+++ Selected extract

Section 110 — IDENTITY OF OFFENDER NOT TO BE PUBLISHED
(1) Subject to this section, no person shall publish the name of a young person, or any other information related to a young person, if it would identify the young person as a young person dealt with under this Act.
Section 111 — IDENTITY OF VICTIM OR WITNESS NOT TO BE PUBLISHED
(1) Subject to this section, no person shall publish the name of a child or young person, or any other information related to a child or a young person, if it would identify the child or young person as having been a victim of, or as having appeared as a witness in connection with, an offence committed or alleged to have been committed by a young person.
Section 129 — NO SUBSEQUENT DISCLOSURE
No person who is given access to a record or to whom information is disclosed under this Act shall disclose that information to any person unless the disclosure is authorized under this Act.
Subsection 138(1) of the Youth Criminal Justice Act, which deals with the consequences of failure to comply with these provisions, states as follows:
Section 138 — OFFENCES
Every person who contravenes subsection 110(1) (identity of offender not to be published), 111(1) (identity of victim or witness not to be published) . . . or section 129 (no subsequent disclosure) . . .
(a) is guilty of an indictable offence and liable to imprisonment for a term not exceeding two years; or
(b) is guilty of an offence punishable on summary conviction.

++++++

Could you pick up the Youth Criminal Justice Act extract on publication bans and disclosure offenses where it leaves off and carry it forward?

+++ Raw data

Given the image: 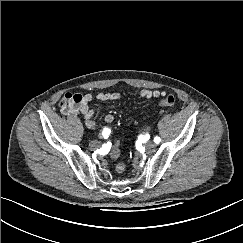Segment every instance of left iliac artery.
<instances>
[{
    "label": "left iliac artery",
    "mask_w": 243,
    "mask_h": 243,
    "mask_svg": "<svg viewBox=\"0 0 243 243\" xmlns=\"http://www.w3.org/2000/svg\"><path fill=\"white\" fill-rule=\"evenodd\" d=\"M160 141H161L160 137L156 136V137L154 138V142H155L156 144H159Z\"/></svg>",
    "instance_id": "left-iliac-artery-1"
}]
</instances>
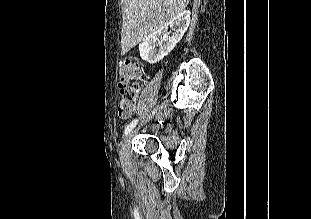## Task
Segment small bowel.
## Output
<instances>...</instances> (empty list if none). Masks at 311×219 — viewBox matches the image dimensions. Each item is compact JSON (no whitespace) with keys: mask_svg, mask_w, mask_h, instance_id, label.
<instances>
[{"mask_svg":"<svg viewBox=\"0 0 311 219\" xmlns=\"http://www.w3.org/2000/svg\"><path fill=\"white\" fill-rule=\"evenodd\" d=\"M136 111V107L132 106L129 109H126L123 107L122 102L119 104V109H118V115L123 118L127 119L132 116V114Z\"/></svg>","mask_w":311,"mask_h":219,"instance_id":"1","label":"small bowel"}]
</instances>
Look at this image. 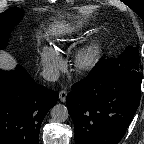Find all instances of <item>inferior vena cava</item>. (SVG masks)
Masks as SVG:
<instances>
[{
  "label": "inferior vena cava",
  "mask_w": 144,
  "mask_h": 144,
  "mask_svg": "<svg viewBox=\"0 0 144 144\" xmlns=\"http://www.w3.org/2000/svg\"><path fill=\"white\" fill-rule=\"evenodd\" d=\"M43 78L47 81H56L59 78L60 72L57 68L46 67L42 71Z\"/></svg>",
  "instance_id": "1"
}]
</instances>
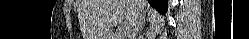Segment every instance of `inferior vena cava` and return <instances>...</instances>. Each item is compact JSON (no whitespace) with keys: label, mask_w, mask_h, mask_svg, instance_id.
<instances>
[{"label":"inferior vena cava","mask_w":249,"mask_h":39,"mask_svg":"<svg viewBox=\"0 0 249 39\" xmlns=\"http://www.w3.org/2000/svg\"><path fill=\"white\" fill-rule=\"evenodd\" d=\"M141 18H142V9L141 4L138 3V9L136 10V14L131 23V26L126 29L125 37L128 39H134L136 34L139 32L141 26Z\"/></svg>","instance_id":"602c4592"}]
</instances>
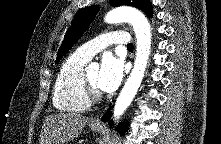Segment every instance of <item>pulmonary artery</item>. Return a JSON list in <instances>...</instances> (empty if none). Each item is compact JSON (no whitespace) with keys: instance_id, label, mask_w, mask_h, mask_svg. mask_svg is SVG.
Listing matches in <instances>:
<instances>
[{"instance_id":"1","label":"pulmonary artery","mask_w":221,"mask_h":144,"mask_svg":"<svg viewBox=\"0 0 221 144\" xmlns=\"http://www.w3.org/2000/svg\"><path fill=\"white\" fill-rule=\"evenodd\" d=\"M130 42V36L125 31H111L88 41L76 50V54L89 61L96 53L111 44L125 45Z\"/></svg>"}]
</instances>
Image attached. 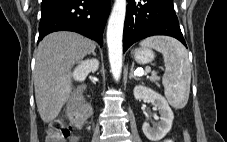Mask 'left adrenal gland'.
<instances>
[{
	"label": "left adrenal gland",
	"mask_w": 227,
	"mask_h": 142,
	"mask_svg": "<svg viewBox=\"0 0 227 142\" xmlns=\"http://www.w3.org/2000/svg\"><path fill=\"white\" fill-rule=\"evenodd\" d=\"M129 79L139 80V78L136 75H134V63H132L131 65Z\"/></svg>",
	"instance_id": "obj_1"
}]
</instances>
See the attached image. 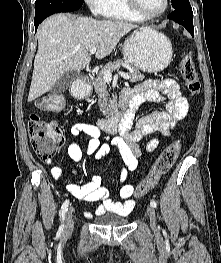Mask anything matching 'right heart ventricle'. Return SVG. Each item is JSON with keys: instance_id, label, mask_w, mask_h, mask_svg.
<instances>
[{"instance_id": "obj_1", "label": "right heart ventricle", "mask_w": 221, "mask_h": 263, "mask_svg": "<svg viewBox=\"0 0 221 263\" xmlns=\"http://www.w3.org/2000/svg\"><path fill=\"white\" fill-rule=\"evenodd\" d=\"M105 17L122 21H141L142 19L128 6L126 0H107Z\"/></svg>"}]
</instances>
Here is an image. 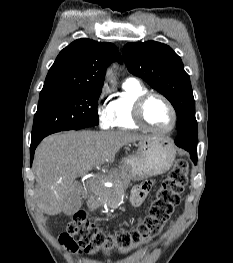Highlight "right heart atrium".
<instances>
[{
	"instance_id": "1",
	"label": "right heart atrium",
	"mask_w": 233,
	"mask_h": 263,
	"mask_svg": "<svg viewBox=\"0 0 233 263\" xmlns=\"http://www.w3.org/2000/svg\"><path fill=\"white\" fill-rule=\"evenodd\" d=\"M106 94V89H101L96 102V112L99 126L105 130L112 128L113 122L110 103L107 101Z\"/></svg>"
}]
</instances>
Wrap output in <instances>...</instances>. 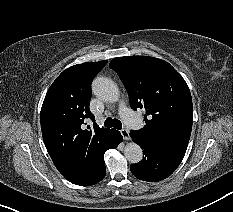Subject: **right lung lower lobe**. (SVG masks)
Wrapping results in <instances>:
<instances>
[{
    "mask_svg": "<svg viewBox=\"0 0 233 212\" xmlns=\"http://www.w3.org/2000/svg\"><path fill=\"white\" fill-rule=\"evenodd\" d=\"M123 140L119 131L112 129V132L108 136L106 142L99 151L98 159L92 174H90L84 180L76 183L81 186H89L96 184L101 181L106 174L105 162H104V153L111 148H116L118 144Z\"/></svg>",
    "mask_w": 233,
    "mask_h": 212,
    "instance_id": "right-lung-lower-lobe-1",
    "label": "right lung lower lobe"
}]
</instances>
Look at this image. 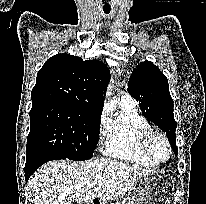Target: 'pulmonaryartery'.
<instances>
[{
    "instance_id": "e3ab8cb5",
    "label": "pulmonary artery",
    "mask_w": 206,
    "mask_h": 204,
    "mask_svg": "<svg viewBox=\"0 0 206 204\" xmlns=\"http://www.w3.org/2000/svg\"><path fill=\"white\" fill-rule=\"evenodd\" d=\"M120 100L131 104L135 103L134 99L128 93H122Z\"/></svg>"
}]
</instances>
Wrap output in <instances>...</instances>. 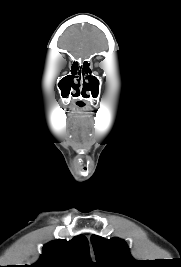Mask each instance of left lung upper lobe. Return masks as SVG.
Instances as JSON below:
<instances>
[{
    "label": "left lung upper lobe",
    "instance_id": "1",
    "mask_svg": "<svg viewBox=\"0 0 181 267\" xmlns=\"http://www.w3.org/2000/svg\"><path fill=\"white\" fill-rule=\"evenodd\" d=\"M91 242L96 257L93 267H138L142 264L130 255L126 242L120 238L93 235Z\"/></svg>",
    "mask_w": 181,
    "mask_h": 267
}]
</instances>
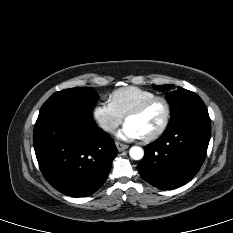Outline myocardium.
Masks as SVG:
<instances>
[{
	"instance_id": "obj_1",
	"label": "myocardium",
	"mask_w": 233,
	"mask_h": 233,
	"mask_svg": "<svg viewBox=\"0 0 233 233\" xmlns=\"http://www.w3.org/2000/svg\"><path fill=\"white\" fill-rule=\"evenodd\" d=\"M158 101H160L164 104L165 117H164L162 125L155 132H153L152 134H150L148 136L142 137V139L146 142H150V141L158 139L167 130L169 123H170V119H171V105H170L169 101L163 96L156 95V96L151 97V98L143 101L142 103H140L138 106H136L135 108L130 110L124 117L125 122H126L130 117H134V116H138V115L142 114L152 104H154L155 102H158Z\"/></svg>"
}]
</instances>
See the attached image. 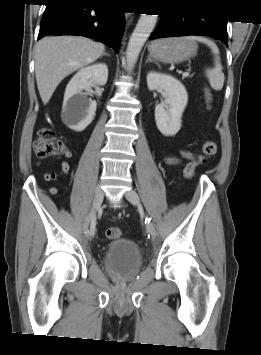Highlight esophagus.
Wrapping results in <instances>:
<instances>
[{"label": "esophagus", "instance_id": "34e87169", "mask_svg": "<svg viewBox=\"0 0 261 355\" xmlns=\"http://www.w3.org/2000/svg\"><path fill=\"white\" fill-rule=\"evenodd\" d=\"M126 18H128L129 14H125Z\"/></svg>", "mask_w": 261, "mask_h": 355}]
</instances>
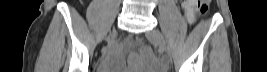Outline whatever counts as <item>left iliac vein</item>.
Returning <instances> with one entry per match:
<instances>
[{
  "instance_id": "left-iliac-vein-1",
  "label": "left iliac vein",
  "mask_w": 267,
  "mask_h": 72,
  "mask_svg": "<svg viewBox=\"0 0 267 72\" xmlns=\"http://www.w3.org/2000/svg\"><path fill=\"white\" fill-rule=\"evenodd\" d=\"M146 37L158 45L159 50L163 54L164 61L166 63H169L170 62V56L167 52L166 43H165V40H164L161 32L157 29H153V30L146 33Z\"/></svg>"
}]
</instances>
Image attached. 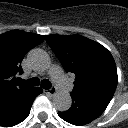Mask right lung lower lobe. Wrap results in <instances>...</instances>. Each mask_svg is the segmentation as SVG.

++++++

» **Output**:
Court Information
Ontario Court of Justice
Date: August 24, 2017
Court File No.: Collingwood Y160303
Between:
Her Majesty the Queen
— AND —
N.S., a young person
Before: Justice Carlton
Heard on: August 8, 2017
Reasons for Judgment released on: August 24, 2017
Counsel
Shannon Curry — counsel for the Crown
Scott Thomson — counsel for the defendant N.S.
Ruling on Motion
Carlton J.:
Background
[1] The defendant (and respondent on the motion) N.S. is charged with the sexual assault of L.P. between January 1, 2008 and December 31, 2009.
[2] N.S. was born in 1992 and is now 24 years of age. At the time of the allegations N.S. was 15 to 17 years of age. The complainant L.P. was born in 1998 and is now 19 years of age. At the time of the allegations L.P. was 9 to 11 years of age. The application materials suggest that the time period starts some years earlier but no application to amend the information has been made.
[3] I am advised that the allegations include acts of oral sex and other acts that would constitute sexual assault. The defendant and the complainant were together during the relevant time as a result of the defendant's mother being the babysitter for L.P.
[4] L.P. gave a statement to Det. Cst. Buttigieg of the Huronia West O.P.P. in June 2016. This gave rise to the charges against N.S. and his trial is now set to commence in the youth court on August 29 and September 1, 2017.
[5] Prior to the trial the Crown has brought an application under s.486.2(2) for an order that L.P. be able to give his evidence by closed circuit television (CCTV). Alternatively, the Crown seeks an order, again under s.486.2(2), that L.P. be allowed to give evidence using a screen.
Evidence on Motion
[6] The evidence on the motion consists of an affidavit of the investigating officer D.C. Buttigieg as well as evidence agreed to by counsel and conveyed to the Court at the motion.
[7] Det. Buttigieg spoke to L.P. by phone on July 19, 2017. During that call L.P. conveyed to D.C. Buttigieg that he is terrified of N.S. L.P. stated that N.S. "controlled him for half his life and that he would not be able to testify if he was in the same room as N.S."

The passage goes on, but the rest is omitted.